[Collected data]
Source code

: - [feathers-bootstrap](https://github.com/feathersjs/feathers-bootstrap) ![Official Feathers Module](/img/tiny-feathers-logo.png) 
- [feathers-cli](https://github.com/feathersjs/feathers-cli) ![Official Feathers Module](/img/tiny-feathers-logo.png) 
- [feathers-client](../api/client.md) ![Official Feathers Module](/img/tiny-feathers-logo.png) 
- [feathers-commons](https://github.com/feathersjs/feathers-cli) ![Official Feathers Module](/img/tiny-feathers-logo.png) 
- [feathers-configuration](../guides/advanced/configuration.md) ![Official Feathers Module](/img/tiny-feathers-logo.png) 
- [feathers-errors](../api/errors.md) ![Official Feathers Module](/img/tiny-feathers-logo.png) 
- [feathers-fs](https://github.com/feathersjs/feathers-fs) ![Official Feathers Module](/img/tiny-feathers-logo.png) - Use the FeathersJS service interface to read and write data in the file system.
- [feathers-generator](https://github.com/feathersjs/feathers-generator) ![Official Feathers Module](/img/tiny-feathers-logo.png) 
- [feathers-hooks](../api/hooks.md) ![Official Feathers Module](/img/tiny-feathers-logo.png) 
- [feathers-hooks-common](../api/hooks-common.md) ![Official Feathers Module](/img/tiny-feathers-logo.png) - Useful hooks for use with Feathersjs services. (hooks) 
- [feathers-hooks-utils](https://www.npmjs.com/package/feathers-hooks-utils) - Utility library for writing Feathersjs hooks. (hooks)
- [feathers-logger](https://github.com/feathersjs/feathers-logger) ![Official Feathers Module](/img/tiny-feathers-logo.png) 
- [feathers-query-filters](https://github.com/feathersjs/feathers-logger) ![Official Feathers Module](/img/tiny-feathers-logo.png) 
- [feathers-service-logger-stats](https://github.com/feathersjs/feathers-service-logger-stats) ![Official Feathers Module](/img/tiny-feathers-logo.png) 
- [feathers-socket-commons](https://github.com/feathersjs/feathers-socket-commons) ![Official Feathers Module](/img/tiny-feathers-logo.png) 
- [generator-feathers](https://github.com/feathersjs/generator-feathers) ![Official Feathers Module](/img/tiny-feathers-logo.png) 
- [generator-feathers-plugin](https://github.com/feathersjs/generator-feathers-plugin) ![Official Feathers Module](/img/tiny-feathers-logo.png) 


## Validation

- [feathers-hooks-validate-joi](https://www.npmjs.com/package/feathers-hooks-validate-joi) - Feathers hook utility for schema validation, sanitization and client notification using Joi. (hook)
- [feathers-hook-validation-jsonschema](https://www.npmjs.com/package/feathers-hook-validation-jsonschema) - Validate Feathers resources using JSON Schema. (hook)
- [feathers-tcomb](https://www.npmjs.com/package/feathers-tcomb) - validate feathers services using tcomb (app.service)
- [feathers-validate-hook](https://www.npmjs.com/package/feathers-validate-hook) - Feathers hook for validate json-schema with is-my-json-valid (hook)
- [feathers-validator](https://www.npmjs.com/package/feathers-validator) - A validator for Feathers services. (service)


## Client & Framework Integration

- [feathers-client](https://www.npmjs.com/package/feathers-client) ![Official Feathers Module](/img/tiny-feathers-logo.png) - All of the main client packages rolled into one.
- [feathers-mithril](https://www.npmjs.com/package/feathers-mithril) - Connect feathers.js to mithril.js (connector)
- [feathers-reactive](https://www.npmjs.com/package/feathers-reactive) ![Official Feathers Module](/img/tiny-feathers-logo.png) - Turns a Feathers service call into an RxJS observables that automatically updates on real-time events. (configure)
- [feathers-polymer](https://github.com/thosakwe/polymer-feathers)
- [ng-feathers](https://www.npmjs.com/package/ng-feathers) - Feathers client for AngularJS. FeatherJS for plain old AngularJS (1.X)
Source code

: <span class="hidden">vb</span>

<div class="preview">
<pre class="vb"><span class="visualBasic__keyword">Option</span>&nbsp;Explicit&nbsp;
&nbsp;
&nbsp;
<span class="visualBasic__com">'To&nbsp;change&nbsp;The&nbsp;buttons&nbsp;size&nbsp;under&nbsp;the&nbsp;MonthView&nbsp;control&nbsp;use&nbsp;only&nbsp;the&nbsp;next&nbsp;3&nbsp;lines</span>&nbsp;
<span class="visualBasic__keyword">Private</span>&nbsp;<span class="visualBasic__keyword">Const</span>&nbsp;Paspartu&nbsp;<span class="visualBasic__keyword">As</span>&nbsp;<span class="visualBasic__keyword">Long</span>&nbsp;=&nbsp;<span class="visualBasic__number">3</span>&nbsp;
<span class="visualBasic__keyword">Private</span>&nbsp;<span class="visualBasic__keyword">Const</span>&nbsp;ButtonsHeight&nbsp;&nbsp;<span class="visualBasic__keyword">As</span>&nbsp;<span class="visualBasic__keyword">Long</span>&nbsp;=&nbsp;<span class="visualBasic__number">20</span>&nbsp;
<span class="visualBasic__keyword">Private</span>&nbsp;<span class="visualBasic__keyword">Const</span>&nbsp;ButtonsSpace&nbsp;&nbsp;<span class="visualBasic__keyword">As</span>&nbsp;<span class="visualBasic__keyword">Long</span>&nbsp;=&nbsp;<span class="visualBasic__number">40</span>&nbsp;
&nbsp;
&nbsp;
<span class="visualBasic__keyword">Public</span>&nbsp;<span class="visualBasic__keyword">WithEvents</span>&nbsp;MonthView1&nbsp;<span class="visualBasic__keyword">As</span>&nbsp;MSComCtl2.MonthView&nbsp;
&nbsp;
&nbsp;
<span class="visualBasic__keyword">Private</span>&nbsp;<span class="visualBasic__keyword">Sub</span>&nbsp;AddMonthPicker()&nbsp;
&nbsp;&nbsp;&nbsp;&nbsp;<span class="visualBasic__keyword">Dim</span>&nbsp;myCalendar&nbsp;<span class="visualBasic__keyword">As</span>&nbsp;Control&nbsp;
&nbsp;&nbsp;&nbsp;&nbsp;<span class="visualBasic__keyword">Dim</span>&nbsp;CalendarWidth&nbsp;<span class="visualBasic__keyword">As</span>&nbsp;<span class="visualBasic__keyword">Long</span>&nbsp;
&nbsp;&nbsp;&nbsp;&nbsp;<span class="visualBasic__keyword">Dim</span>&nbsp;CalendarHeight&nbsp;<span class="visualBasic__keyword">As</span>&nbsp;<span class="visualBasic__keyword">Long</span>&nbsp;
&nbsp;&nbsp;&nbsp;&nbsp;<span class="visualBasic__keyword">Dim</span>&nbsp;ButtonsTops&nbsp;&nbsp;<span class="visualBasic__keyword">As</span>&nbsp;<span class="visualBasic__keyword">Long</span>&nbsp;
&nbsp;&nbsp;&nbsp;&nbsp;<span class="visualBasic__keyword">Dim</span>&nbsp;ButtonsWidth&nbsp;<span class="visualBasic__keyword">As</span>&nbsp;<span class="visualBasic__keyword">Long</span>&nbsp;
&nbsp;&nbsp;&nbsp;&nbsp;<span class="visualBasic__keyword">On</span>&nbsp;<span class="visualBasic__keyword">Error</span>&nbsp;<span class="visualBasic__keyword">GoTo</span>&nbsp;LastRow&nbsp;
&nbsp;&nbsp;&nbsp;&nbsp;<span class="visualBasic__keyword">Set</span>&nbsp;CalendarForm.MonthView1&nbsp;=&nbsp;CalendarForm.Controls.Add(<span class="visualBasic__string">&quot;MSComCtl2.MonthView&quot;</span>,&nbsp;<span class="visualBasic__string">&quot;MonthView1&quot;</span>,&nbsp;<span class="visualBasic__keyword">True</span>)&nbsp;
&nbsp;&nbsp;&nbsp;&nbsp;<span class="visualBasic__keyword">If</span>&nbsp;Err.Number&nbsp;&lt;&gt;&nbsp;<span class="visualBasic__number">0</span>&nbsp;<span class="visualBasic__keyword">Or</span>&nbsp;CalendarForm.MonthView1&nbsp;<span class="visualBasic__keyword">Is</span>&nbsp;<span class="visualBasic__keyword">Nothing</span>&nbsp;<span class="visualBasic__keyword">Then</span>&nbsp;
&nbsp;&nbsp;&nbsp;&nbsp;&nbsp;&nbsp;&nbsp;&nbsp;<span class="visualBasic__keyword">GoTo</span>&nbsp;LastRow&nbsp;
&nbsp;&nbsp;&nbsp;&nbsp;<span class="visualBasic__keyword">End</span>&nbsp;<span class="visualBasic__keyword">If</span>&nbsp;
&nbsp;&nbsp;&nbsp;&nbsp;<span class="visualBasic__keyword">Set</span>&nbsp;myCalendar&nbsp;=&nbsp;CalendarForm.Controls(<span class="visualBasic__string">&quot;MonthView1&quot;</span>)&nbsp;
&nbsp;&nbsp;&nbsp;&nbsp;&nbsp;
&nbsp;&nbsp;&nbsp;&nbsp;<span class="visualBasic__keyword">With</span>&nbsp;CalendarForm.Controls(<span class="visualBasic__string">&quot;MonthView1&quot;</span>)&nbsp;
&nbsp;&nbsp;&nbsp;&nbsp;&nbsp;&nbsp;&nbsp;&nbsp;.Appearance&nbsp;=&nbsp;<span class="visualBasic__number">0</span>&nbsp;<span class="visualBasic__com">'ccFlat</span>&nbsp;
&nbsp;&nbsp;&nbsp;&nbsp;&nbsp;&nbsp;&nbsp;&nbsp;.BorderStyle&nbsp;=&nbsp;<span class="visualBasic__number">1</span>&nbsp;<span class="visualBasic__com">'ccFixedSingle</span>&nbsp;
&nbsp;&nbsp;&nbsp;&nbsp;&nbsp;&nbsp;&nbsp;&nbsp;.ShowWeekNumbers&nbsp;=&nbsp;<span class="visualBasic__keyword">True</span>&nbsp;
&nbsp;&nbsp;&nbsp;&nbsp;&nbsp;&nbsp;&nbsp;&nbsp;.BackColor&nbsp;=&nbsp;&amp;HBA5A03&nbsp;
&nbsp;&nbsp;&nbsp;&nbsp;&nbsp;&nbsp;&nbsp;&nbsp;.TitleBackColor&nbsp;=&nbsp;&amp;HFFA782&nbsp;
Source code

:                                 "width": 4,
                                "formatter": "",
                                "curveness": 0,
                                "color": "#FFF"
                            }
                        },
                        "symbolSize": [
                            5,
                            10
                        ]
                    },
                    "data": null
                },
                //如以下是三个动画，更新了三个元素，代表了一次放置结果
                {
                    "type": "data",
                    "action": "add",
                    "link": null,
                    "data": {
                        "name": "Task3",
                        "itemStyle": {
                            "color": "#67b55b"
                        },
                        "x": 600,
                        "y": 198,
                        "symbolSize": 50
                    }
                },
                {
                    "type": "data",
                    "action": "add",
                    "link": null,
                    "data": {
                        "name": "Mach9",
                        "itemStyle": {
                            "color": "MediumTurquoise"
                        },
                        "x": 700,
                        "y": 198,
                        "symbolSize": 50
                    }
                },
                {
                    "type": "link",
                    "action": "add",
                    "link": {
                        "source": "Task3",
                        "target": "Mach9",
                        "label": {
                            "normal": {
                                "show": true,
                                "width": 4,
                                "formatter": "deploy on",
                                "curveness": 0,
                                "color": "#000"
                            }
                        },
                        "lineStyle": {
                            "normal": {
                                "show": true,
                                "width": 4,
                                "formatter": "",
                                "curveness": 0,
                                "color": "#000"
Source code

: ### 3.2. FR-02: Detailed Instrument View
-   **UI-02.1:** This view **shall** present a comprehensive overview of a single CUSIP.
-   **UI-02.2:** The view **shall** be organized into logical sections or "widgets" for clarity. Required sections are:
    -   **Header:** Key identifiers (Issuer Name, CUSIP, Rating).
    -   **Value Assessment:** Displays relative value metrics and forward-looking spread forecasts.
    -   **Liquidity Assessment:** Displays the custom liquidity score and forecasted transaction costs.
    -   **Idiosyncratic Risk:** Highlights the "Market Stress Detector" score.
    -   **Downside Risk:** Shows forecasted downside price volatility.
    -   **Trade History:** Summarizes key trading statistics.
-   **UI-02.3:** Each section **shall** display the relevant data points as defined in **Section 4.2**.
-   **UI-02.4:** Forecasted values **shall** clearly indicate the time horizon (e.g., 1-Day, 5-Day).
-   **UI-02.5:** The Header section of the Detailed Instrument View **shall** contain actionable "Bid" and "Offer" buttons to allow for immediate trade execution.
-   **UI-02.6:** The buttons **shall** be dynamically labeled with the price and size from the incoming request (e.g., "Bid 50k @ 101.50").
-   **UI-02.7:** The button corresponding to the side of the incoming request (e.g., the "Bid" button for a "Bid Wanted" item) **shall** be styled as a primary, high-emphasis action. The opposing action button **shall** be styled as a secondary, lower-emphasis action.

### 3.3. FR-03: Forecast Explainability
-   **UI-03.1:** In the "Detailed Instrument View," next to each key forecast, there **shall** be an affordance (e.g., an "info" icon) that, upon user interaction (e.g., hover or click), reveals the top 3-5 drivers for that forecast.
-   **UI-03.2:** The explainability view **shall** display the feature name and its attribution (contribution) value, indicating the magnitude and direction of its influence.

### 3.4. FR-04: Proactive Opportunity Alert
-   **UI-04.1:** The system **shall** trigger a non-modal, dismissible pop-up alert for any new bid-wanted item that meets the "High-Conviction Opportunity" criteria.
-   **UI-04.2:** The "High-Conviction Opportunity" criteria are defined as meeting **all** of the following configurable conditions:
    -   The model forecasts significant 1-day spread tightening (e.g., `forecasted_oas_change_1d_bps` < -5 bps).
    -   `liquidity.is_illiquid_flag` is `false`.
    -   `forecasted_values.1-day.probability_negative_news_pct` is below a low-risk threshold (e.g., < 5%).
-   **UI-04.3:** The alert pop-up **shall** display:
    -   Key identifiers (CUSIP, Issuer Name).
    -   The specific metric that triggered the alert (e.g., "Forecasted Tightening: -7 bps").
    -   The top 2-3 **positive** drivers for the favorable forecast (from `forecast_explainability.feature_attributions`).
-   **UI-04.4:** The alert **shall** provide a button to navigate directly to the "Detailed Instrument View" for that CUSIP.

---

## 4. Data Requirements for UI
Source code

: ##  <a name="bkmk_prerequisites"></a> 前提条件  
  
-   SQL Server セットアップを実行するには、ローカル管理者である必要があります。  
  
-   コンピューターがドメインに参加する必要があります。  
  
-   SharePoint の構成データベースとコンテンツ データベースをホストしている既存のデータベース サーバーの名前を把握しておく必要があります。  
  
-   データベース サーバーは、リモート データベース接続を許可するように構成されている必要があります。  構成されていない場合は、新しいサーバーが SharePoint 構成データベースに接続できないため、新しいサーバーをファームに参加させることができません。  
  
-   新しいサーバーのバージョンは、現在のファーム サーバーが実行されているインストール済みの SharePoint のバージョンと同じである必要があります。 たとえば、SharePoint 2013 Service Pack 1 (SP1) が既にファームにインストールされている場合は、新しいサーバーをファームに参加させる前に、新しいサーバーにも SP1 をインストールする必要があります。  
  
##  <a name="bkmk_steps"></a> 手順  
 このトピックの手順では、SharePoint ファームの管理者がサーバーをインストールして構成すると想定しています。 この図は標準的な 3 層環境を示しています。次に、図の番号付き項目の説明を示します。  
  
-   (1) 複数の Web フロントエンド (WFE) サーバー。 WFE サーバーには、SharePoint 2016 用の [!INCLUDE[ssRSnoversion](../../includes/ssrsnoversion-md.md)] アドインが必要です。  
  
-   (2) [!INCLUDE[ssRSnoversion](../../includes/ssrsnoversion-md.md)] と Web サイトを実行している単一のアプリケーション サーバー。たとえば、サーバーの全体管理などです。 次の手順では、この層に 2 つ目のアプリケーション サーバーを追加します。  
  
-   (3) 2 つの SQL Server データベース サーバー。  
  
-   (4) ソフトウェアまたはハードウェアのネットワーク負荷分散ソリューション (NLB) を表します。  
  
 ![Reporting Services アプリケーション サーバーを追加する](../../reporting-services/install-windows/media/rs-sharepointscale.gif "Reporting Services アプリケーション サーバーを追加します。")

- Task brief
Look through the data above and return exactly the lines from the one that contains "Risk:** Highlights the" to the one that contains "The specific metric", inclusive, with nothing else.

- Response
    -   **Idiosyncratic Risk:** Highlights the "Market Stress Detector" score.
    -   **Downside Risk:** Shows forecasted downside price volatility.
    -   **Trade History:** Summarizes key trading statistics.
-   **UI-02.3:** Each section **shall** display the relevant data points as defined in **Section 4.2**.
-   **UI-02.4:** Forecasted values **shall** clearly indicate the time horizon (e.g., 1-Day, 5-Day).
-   **UI-02.5:** The Header section of the Detailed Instrument View **shall** contain actionable "Bid" and "Offer" buttons to allow for immediate trade execution.
-   **UI-02.6:** The buttons **shall** be dynamically labeled with the price and size from the incoming request (e.g., "Bid 50k @ 101.50").
-   **UI-02.7:** The button corresponding to the side of the incoming request (e.g., the "Bid" button for a "Bid Wanted" item) **shall** be styled as a primary, high-emphasis action. The opposing action button **shall** be styled as a secondary, lower-emphasis action.

### 3.3. FR-03: Forecast Explainability
-   **UI-03.1:** In the "Detailed Instrument View," next to each key forecast, there **shall** be an affordance (e.g., an "info" icon) that, upon user interaction (e.g., hover or click), reveals the top 3-5 drivers for that forecast.
-   **UI-03.2:** The explainability view **shall** display the feature name and its attribution (contribution) value, indicating the magnitude and direction of its influence.

### 3.4. FR-04: Proactive Opportunity Alert
-   **UI-04.1:** The system **shall** trigger a non-modal, dismissible pop-up alert for any new bid-wanted item that meets the "High-Conviction Opportunity" criteria.
-   **UI-04.2:** The "High-Conviction Opportunity" criteria are defined as meeting **all** of the following configurable conditions:
    -   The model forecasts significant 1-day spread tightening (e.g., `forecasted_oas_change_1d_bps` < -5 bps).
    -   `liquidity.is_illiquid_flag` is `false`.
    -   `forecasted_values.1-day.probability_negative_news_pct` is below a low-risk threshold (e.g., < 5%).
-   **UI-04.3:** The alert pop-up **shall** display:
    -   Key identifiers (CUSIP, Issuer Name).
    -   The specific metric that triggered the alert (e.g., "Forecasted Tightening: -7 bps").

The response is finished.